§ Task goal
Reproduce the listing word for word, from its first line through the line that contains "از برندهای معتبر انتخاب کن", including that line.

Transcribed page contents
^^^^^^^^
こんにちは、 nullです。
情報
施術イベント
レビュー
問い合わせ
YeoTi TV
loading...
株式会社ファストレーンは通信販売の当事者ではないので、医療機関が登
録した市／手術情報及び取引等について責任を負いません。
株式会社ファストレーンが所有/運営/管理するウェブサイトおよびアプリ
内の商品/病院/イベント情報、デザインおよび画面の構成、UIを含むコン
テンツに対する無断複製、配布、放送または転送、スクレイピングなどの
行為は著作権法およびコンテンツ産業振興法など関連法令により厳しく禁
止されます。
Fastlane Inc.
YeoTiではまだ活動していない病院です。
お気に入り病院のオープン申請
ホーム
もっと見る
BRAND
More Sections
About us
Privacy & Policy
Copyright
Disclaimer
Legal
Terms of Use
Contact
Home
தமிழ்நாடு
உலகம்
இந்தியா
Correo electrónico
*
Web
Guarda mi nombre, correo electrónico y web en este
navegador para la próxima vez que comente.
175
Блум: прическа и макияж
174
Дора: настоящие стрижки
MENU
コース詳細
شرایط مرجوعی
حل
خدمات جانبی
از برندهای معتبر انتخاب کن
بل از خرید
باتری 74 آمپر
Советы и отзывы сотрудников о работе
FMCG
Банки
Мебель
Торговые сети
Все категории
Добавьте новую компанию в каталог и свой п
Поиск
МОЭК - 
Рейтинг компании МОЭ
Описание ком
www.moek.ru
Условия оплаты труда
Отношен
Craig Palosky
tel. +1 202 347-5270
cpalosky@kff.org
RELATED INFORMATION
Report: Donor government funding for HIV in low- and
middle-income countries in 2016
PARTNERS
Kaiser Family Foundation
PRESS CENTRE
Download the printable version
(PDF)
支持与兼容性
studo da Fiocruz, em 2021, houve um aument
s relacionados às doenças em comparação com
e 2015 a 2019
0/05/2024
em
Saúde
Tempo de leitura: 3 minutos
^^^^^^^^
§ Written solution
こんにちは、 nullです。
情報
施術イベント
レビュー
問い合わせ
YeoTi TV
loading...
株式会社ファストレーンは通信販売の当事者ではないので、医療機関が登
録した市／手術情報及び取引等について責任を負いません。
株式会社ファストレーンが所有/運営/管理するウェブサイトおよびアプリ
内の商品/病院/イベント情報、デザインおよび画面の構成、UIを含むコン
テンツに対する無断複製、配布、放送または転送、スクレイピングなどの
行為は著作権法およびコンテンツ産業振興法など関連法令により厳しく禁
止されます。
Fastlane Inc.
YeoTiではまだ活動していない病院です。
お気に入り病院のオープン申請
ホーム
もっと見る
BRAND
More Sections
About us
Privacy & Policy
Copyright
Disclaimer
Legal
Terms of Use
Contact
Home
தமிழ்நாடு
உலகம்
இந்தியா
Correo electrónico
*
Web
Guarda mi nombre, correo electrónico y web en este
navegador para la próxima vez que comente.
175
Блум: прическа и макияж
174
Дора: настоящие стрижки
MENU
コース詳細
شرایط مرجوعی
حل
خدمات جانبی
از برندهای معتبر انتخاب کن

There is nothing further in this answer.